This elegiac comedy/fantasy from Robert Altman is not a “concert film” of a performance of “Prairie”, but a work of fiction about the closing night of a long-running radio show much like it, in which Garrison Keillor plays a befuddled version of himself. Keillor rubs many intellectual types the wrong way, but I’m not too bothered by his complacent folksiness. There’s a droll serenity to his persona that I like. Even his bland warbling has a certain warmth, and though his gentle satire of Middle America is not really my cup of tea, his show is enjoyable when it showcases the stirring traditional music sung by Americans on those long, lonely prairie nights and in their churches--music of community. Much of this film is music; the songs are sung by the actors, who acquit themselves decently, though I doubt you’ll be compelled to trouble your local record store clerk for a copy of the soundtrack.
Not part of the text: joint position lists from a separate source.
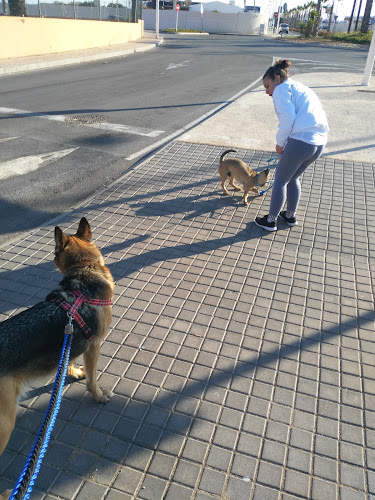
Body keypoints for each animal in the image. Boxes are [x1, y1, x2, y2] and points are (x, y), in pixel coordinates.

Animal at [0, 217, 114, 494]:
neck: (84, 271)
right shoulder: (94, 347)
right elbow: (93, 380)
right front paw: (98, 395)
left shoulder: (70, 337)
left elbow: (68, 359)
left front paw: (71, 372)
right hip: (4, 423)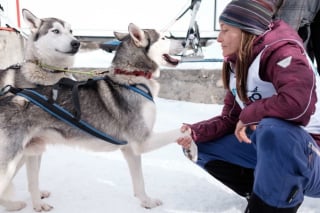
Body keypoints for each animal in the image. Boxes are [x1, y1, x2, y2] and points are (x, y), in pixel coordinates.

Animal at [0, 22, 198, 211]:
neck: (132, 78)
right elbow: (184, 131)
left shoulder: (130, 149)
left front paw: (145, 201)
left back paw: (27, 205)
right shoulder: (143, 141)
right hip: (10, 162)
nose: (186, 42)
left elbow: (139, 182)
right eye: (164, 37)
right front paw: (192, 149)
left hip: (27, 153)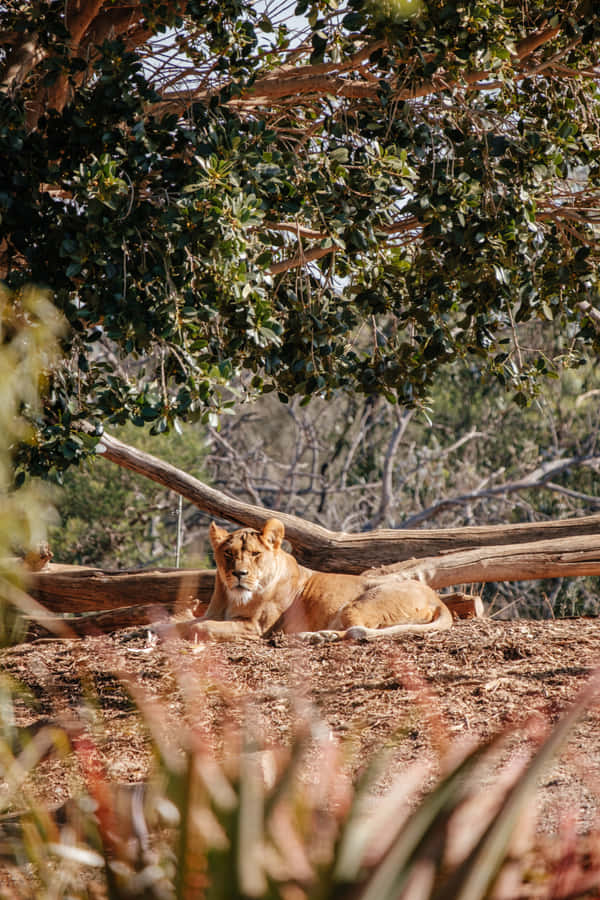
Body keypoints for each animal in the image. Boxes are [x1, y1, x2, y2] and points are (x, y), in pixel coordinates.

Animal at [183, 518, 453, 642]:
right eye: (228, 554)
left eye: (255, 554)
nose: (239, 574)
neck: (232, 597)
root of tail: (438, 599)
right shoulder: (213, 614)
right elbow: (183, 623)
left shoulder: (255, 627)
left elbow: (200, 627)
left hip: (358, 604)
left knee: (357, 632)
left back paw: (316, 636)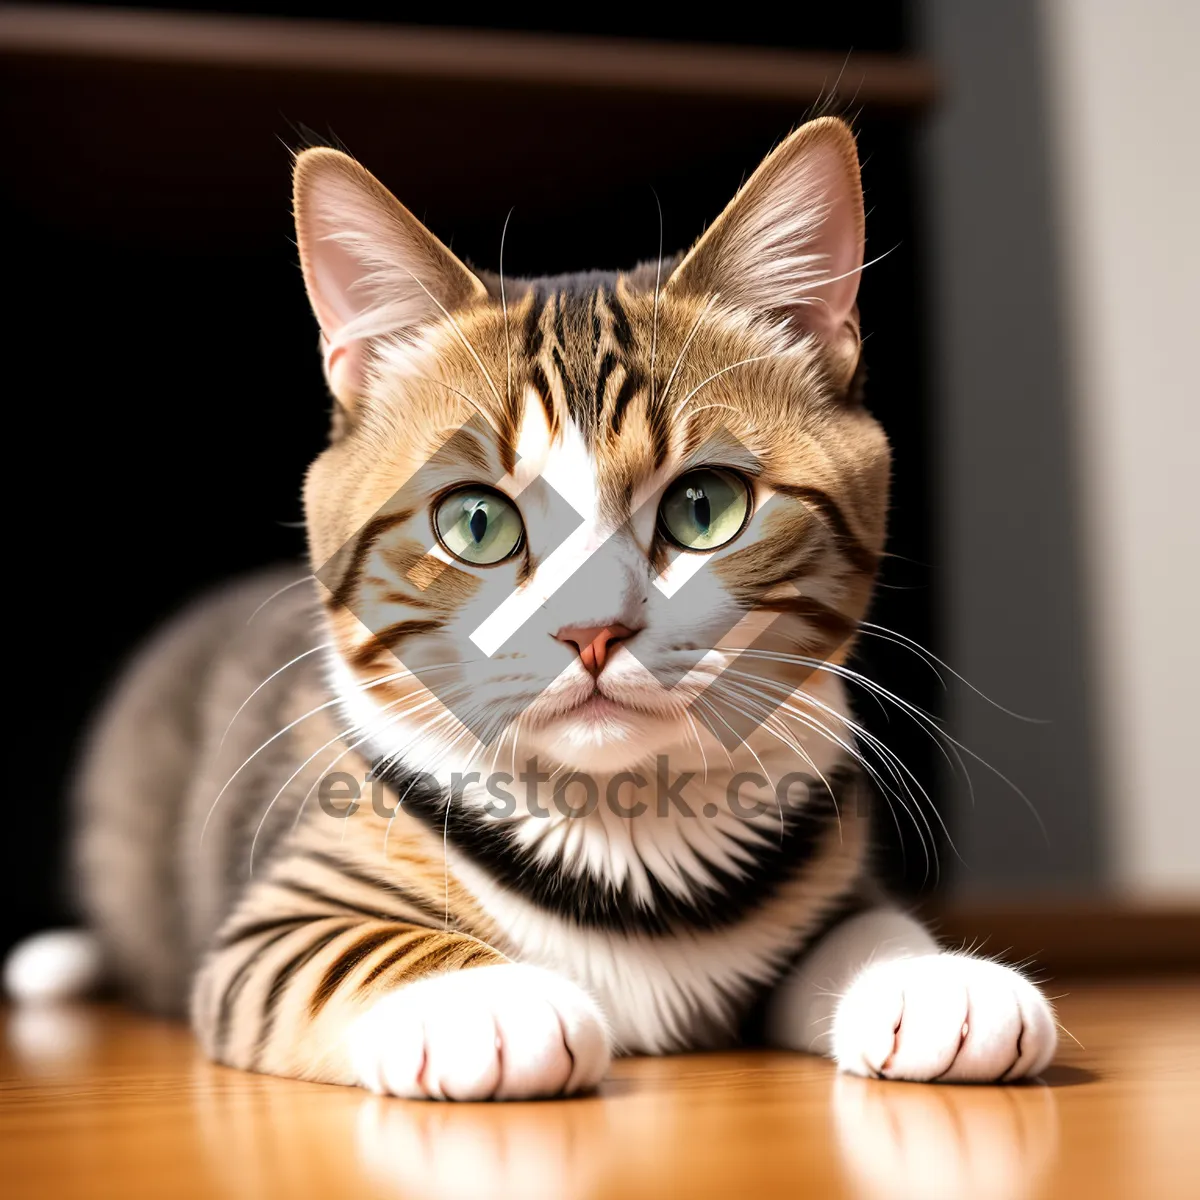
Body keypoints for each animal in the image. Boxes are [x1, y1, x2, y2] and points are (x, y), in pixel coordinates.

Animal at [11, 114, 1060, 1099]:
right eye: (475, 522)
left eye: (705, 507)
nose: (592, 630)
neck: (624, 825)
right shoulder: (280, 913)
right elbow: (347, 946)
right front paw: (482, 997)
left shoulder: (827, 870)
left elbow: (861, 925)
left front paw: (933, 979)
I was intrigued to see what would be the harvest of the conflict between the visions of Keillor, who wrote the film, and the iconoclastic Altman. The resulting film’s voice is recognizably Altman’s. He has a distinctive way of seeing; he’s not directing the ensemble cast so much as he’s observing them, as interested as we are to see what they’ll do next. I enjoyed his playful mise en scene: framed by doorways and mirrors, discrete images are formed. Thus, in a sense his frame contains several shots at once, combining mise en scene and montage.
Backstage we meet colorful characters such as the Johnson Girls (Meryl Streep, Lilly Tomlin, and Meryl’s teen-angst-ridden daughter, played by Lindsay Lohan). We’re reminded that one of the things cinema is “about” is the human face whenever we see a close-up of Tomlin’s wonderful mug. "Prairie" connoisseurs will know that Keillor plays detective Guy Noir in the show’s weekly, moderately amusing noir send-up; in the film, Noir is brought to life in a quite funny turn by Kevin Kline as the theatre’s incompetent security guard, investigating sightings of a mysterious woman moving about the theater (Virginia Madsen).
Slight, but full of laughter and music, this film is a pleasure from start to finish.